• _DESCRIPTION OF THE TASK_
Convert the lines below, from the line containing "right shoulder: (668, 237, 2)" through the line containing "left ankle: (710, 364, -21)", both included, into a JSON list of strings with one string per line and blank lines omitted.

• _AVAILABLE DATA_
- - - - - - -
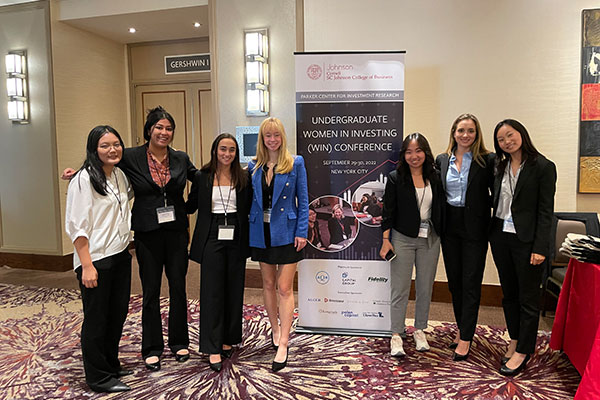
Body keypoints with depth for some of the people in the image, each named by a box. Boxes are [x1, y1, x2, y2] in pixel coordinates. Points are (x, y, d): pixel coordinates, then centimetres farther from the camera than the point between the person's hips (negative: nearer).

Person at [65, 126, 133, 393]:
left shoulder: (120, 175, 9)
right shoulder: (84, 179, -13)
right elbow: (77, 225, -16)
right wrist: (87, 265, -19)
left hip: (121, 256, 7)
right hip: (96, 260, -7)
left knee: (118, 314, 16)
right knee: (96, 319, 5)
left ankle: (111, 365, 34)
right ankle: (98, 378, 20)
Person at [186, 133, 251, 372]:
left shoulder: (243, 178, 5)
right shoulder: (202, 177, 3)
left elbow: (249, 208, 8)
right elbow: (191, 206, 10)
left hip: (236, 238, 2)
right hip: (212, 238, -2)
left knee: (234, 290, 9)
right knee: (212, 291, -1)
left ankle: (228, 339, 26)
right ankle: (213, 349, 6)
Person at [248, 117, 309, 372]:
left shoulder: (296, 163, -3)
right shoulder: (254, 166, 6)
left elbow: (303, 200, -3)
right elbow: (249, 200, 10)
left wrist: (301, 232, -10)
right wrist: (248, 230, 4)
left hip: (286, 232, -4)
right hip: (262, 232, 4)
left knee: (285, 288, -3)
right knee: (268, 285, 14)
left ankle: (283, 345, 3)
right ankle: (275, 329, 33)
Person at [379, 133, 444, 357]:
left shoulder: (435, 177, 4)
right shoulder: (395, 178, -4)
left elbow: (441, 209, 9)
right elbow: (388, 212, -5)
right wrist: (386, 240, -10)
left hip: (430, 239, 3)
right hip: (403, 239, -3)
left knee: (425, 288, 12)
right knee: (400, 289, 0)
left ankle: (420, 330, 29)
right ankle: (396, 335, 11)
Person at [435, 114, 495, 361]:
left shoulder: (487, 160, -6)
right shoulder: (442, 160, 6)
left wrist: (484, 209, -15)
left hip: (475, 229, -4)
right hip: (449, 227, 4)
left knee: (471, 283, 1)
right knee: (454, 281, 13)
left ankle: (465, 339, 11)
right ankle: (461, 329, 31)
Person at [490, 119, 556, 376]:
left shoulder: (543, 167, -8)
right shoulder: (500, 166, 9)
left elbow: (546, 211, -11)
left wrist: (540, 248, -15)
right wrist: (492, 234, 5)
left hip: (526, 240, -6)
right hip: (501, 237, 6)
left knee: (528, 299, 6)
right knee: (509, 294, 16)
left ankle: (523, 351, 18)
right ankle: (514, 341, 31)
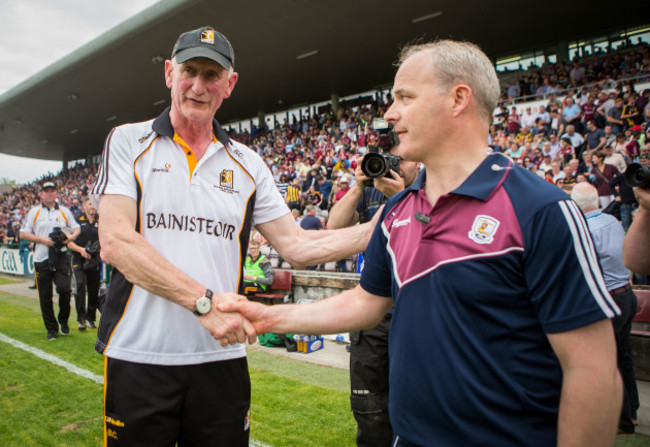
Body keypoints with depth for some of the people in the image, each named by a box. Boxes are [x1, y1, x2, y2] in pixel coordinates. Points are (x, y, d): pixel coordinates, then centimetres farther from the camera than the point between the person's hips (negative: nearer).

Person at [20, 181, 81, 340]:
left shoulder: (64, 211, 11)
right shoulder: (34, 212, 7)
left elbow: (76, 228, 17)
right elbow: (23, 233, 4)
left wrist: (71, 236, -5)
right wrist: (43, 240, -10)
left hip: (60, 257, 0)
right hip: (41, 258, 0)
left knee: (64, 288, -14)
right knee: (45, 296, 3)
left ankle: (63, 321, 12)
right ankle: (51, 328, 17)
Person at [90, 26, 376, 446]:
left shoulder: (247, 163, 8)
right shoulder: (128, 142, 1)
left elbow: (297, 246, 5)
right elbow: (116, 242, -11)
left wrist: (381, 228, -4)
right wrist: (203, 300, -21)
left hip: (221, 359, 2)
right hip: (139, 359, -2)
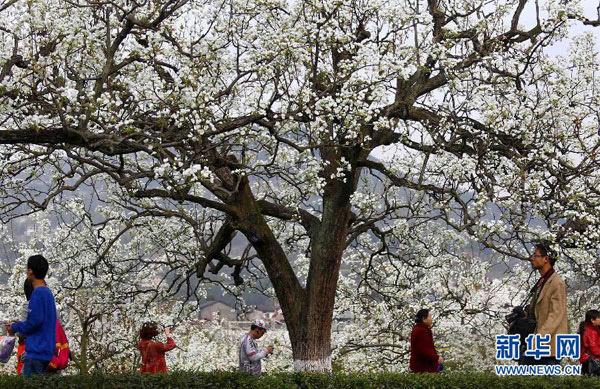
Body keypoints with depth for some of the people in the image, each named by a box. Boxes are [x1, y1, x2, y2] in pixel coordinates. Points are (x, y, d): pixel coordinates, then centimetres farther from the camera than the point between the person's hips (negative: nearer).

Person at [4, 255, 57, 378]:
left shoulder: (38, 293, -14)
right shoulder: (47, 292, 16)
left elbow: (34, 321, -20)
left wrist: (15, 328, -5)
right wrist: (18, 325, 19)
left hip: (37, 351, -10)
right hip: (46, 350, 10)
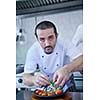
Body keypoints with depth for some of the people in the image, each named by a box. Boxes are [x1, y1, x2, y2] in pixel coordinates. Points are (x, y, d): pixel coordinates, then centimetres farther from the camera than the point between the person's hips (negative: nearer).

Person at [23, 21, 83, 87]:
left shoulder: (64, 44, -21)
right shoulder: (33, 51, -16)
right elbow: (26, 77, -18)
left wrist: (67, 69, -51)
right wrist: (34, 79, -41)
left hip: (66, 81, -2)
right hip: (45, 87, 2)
- - - - - - -
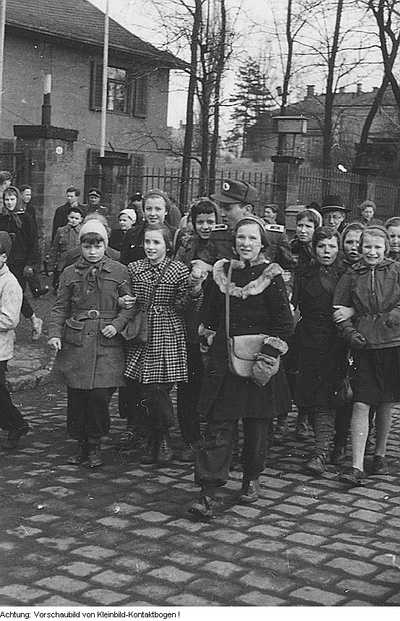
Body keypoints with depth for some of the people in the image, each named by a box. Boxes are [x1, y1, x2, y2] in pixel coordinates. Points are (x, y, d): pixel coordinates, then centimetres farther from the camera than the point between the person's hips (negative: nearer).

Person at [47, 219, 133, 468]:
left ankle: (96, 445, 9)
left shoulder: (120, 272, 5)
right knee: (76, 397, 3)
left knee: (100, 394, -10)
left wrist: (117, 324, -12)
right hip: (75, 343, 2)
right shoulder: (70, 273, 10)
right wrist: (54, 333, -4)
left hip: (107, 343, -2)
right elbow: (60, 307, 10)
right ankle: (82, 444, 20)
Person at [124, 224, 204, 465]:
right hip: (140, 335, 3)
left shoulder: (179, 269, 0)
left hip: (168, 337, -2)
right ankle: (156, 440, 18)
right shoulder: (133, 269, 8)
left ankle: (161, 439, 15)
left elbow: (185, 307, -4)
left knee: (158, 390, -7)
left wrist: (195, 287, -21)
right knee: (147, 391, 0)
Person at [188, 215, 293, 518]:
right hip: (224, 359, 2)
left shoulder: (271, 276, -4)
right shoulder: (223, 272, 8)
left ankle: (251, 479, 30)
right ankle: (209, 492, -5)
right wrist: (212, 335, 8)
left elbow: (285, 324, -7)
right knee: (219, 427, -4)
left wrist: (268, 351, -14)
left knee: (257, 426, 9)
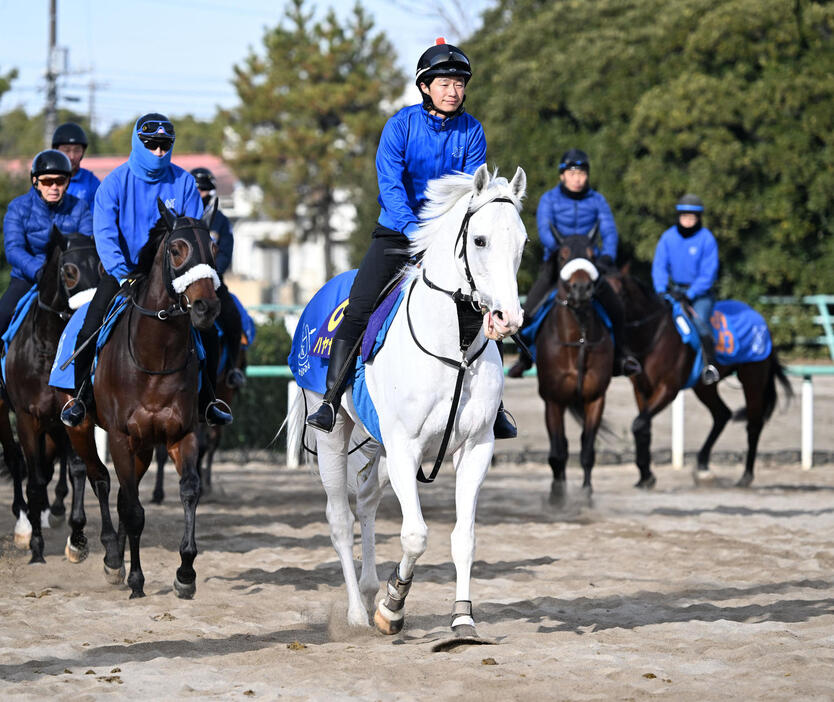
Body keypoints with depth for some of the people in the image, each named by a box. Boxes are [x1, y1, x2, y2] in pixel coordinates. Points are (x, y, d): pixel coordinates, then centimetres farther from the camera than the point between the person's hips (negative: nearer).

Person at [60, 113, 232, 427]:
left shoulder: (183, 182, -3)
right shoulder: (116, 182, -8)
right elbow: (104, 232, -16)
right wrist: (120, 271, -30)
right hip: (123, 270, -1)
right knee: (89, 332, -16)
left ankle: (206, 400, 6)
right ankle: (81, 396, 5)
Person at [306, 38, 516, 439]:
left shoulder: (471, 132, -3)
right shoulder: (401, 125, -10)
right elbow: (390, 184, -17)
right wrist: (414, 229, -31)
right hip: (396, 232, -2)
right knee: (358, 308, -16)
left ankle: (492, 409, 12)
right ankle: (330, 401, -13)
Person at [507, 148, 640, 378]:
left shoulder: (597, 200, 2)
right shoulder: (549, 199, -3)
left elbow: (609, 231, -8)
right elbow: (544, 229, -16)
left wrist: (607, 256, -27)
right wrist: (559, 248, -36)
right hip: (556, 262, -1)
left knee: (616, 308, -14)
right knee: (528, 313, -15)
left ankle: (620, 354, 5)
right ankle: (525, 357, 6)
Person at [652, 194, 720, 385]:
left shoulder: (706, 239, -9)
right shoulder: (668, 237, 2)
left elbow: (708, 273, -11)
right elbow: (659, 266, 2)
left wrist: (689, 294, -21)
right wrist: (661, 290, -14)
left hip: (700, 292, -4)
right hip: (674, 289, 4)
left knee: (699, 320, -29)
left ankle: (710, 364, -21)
- - - - - - -
• _SOLUTION BELOW_
[
  "right shoulder: (668, 237, 2)",
  "left elbow: (708, 273, -11)",
  "right elbow: (659, 266, 2)",
  "left wrist: (689, 294, -21)",
  "right wrist: (661, 290, -14)",
  "left hip: (700, 292, -4)",
  "right hip: (674, 289, 4)",
  "left knee: (699, 320, -29)",
  "left ankle: (710, 364, -21)"
]